Even though he has been playing tennis for a short period of time, the sky's the limit for Brayden. Brayden’s earliest memories of playing tennis take him back to junior high school.

“In the junior high state tournament I went in with no hopes of winning. I thought I would get destroyed, I ended up making it to the finals,” Brayden said.

Building confidence at such a young age is so important, and that’s what has helped Brayden play tennis to this day.

Brayden’s motivation has helped him improve his tennis game. His parents feel that his commitment to excellence is why he is such a skilled tennis player. 

“It’s always been his motivation, he’s been the motivator behind it, he’s been the one pushing for lessons, pushing for tournaments, pushing for all that stuff. It wasn’t us dragging him to do it,” Steve said. 

Brayden’s passion for the game of tennis has developed throughout his high school career. His freshman season at Mountain View High School started out very successful and led him to be the No. 2 player on the tennis team that season. Something he and his family are very proud of.

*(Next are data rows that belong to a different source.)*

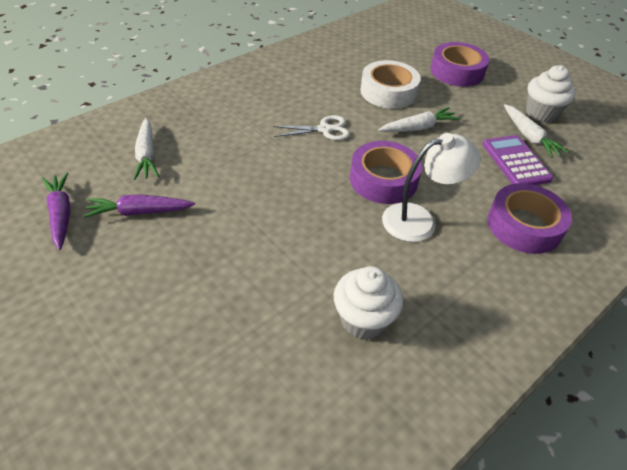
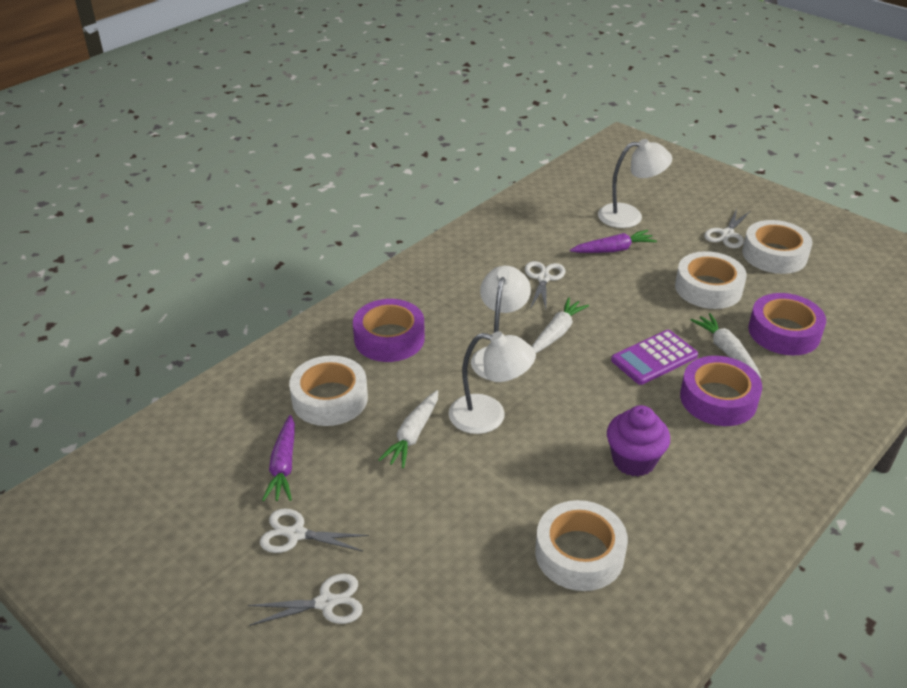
purple cupcake: 0 -> 1
white cupcake: 2 -> 0
white lamp: 1 -> 3
white scissors: 1 -> 4
white tape: 1 -> 4

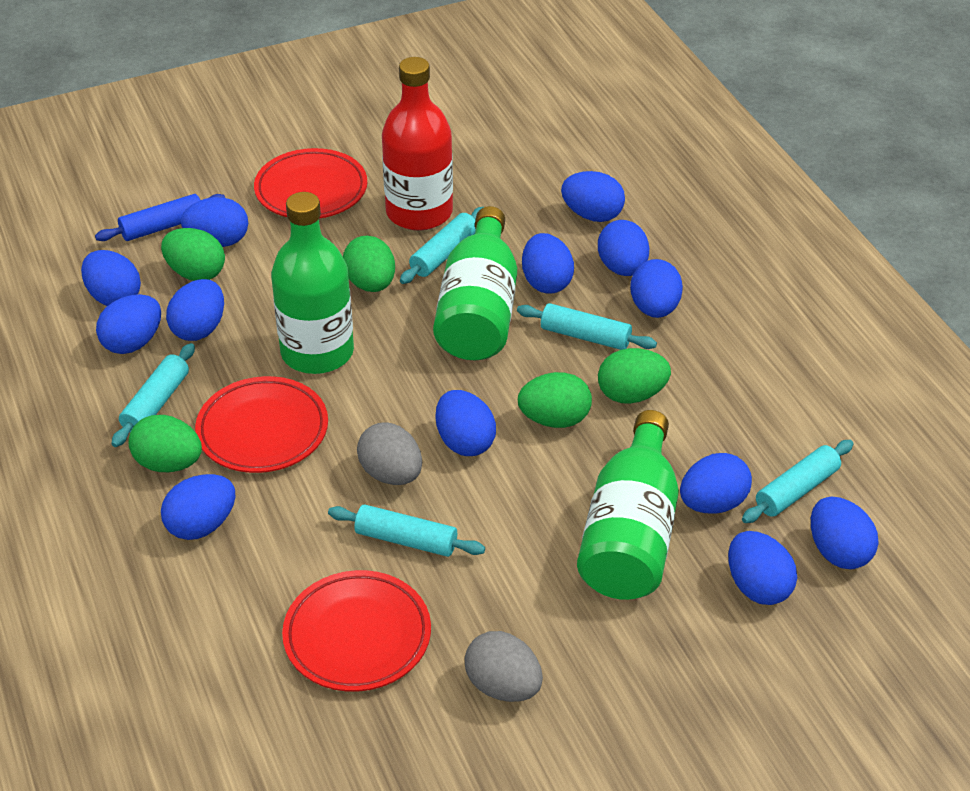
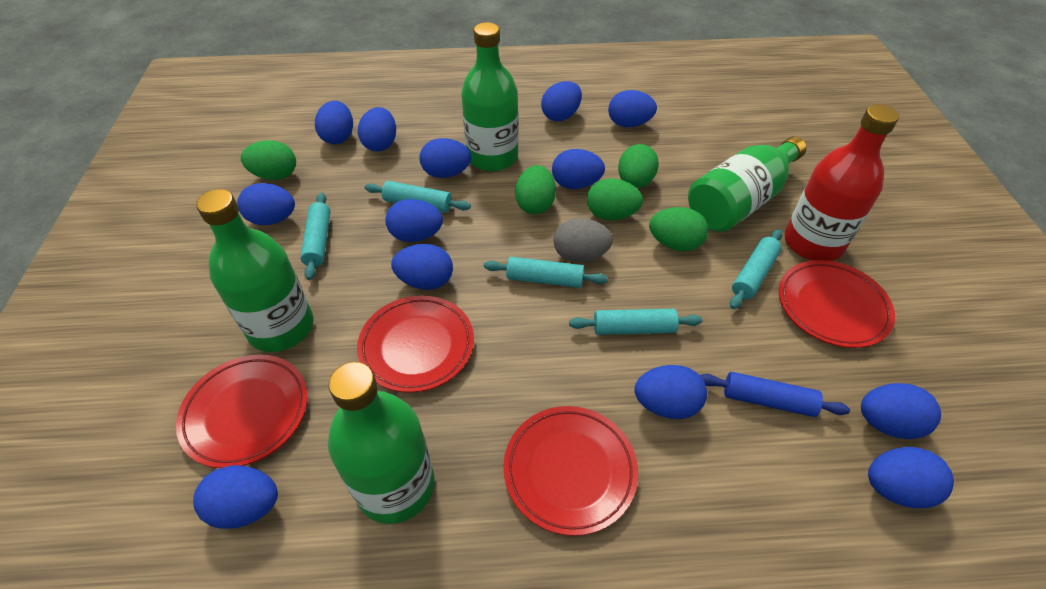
green bottle: 3 -> 4
grey egg: 2 -> 1
red plate: 3 -> 4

“Being a freshman varsity player, a kid going into ninth grade, that was a pretty big accomplishment for him to do that. He didn't think he'd get on the team and he originally started off No. 5 and worked his way all the way up to No. 2, so he worked really hard to get to No. 2, “ Steve said.

Last season the Mountain View Toros made it all the way to the second round of the state tournament behind No. 1 player JD Manning and No. 2 Brayden Wagstaff.  

Losing to Brophy in last year’s state invitational was a heartbreaker for the Toros. 

Steve always has good advice for Brayden when it comes to winning and losing. “He really likes to win, but he understands losing that it's just a part of it, that's something we explained from the very beginning, in tennis you lose a lot,” Steve said.  

Family means everything to Brayden, especially his parents and grandparents, who he believes are his biggest influencers on why he loves playing tennis so much. Tennis is a big part of Brayden’s life and he always has his family supporting him. 

“I tell him strive for excellence, do your best you can and as long as you're doing your best, and working your hardest then it doesn't matter whether you win or lose, the effort you put in is what matters,” Steve said. 

Brayden showed excellence in his first match this year cruising to an easy 6-0, 6-1 win against Highland high school. 

Brayden and his parents believe he has unlimited possibilities with his tennis career. He has to believe in his talents and pursue them.